Nate looked no less grim. “He said that if the Nephilim got their hands on me, they’d take me apart, piece by piece, for breaking their Laws.”

A cold shiver went up Tessa’s spine; she drew away from her brother, and saw that one of the drawing room windows was open, the curtains fluttering in the breeze. So her shiver had been more than just nerves. “Did you open the window? It’s so cold in here, Nate.”

Nate shook his head. “It was open when I came in.”

Shaking her head, Tessa went across the room and drew the window down. “You’ll catch your death—”

“Never mind my death,” Nate said irritably. “What about the Shadowhunters? Are you saying they haven’t kept you imprisoned here?”

“No.” Tessa turned away from the window. “They haven’t. They’re strange people, but the Shadowhunters have been kind to me. I wanted to stay here. They’ve been generous enough to let me.”

Nate shook his head. “I don’t understand.”

Tessa felt a spark of anger, which surprised her; she pushed it back. It wasn’t Nate’s fault. There was so much he didn’t know. “Where else was I going to go, Nate?” she asked, crossing the room to him and taking his arm. She led him back over to the armchair. “Sit down. You’re exhausting yourself.”
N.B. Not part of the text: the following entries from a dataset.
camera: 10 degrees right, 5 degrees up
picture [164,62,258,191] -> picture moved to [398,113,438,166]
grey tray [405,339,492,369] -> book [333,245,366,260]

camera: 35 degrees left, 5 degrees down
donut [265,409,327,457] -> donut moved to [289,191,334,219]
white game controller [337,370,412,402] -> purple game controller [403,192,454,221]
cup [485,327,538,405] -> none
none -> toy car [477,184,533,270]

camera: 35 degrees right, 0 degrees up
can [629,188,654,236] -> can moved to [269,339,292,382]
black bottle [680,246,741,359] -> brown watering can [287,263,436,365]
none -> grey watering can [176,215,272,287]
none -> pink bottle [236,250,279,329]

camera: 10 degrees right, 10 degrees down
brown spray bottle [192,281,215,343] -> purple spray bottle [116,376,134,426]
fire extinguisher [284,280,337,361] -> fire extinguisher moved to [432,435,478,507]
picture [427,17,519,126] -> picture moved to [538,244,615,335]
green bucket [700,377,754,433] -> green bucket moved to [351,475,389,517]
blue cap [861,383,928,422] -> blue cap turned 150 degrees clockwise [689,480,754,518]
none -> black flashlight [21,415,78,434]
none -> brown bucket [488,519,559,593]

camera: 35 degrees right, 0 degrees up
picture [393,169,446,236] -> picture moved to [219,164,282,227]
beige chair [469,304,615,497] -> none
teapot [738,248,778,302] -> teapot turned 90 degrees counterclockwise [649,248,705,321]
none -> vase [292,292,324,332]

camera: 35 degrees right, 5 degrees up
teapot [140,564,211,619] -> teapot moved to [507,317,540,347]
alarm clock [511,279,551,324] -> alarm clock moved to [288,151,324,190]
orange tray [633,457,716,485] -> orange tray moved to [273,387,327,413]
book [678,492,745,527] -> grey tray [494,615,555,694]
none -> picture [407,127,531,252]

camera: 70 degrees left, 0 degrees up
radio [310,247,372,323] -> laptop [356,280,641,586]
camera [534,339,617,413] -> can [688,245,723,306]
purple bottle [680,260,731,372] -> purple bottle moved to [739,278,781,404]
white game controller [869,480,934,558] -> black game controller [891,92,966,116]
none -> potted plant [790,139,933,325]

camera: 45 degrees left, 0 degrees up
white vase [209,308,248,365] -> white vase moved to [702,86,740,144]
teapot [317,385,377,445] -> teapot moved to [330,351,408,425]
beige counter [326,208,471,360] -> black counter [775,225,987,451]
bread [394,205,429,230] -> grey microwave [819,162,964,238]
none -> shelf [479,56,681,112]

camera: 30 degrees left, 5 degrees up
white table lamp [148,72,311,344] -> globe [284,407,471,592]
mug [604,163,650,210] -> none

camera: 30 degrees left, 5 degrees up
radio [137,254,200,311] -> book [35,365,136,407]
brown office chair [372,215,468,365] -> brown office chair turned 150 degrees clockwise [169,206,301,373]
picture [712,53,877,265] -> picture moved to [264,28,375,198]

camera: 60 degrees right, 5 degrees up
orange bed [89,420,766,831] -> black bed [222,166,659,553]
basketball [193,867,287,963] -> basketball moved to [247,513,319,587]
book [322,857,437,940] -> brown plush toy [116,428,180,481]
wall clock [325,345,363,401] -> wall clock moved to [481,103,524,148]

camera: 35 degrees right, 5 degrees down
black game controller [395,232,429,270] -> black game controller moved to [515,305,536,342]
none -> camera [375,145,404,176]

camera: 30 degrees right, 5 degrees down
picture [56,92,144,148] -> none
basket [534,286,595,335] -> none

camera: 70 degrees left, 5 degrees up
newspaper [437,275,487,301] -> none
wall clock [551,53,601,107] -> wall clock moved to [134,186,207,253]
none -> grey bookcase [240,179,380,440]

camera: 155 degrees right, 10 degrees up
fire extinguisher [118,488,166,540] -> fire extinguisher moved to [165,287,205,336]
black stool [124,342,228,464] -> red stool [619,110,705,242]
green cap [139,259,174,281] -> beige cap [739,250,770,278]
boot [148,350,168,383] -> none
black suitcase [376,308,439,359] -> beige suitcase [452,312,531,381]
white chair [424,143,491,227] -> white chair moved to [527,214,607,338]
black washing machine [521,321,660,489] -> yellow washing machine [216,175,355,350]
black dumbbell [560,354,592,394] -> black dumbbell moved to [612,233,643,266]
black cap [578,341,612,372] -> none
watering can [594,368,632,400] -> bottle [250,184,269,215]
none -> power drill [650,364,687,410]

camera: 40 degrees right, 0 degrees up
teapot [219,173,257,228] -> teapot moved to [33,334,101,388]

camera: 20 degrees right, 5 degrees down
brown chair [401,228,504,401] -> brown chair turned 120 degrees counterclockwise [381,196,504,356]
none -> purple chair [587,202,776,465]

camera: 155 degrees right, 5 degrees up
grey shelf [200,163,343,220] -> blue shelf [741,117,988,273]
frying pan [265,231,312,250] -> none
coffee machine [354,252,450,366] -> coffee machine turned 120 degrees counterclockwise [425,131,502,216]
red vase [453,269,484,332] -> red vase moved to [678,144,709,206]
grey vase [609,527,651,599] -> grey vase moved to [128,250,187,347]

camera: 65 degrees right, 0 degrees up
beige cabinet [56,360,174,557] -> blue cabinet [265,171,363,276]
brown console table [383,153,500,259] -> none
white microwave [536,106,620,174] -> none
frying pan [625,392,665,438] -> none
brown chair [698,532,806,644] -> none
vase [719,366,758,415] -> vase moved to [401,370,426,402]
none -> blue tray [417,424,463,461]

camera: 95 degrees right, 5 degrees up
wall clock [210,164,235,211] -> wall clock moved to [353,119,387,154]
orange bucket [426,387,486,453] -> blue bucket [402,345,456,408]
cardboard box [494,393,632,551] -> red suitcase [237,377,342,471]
Nate sat obediently, and looked up at her. There was a distant look in his eyes. Tessa knew that look. It meant he was plotting, hatching some mad plan, dreaming a ridiculous dream. “We can still get away from this place,” he said. “Get to Liverpool, get on a steamer. Go back to New York.”

“And do what?” Tessa said as gently as she could. “There’s nothing there for us. Not with Aunt dead. I had to sell all our things to pay for the funeral. The apartment’s gone. There was no rent money. There’s no place for us in New York, Nate.”

“We’ll make a place. A new life.”

Tessa looked at her brother sadly. There was pain in seeing him like this, his face full of hopeless pleading, bruises blossoming on his cheekbones like ugly flowers, his fair hair still matted in places with blood. Nate was not like other people, Aunt Harriet had always said. He had a beautiful innocence about him that had to be protected at all costs.

And Tessa had tried. She and her aunt had hidden Nate’s own weaknesses from him, the consequences of his own flaws and failings. Never telling him of the work Aunt Harriet had had to do to make up the money he had lost gambling, of the taunts Tessa had endured from other children, calling her brother a drunk, a wastrel. They had hidden these things from him to keep him from being hurt. But he had been hurt anyway, Tessa thought. Maybe Jem was right. Maybe the truth was always best.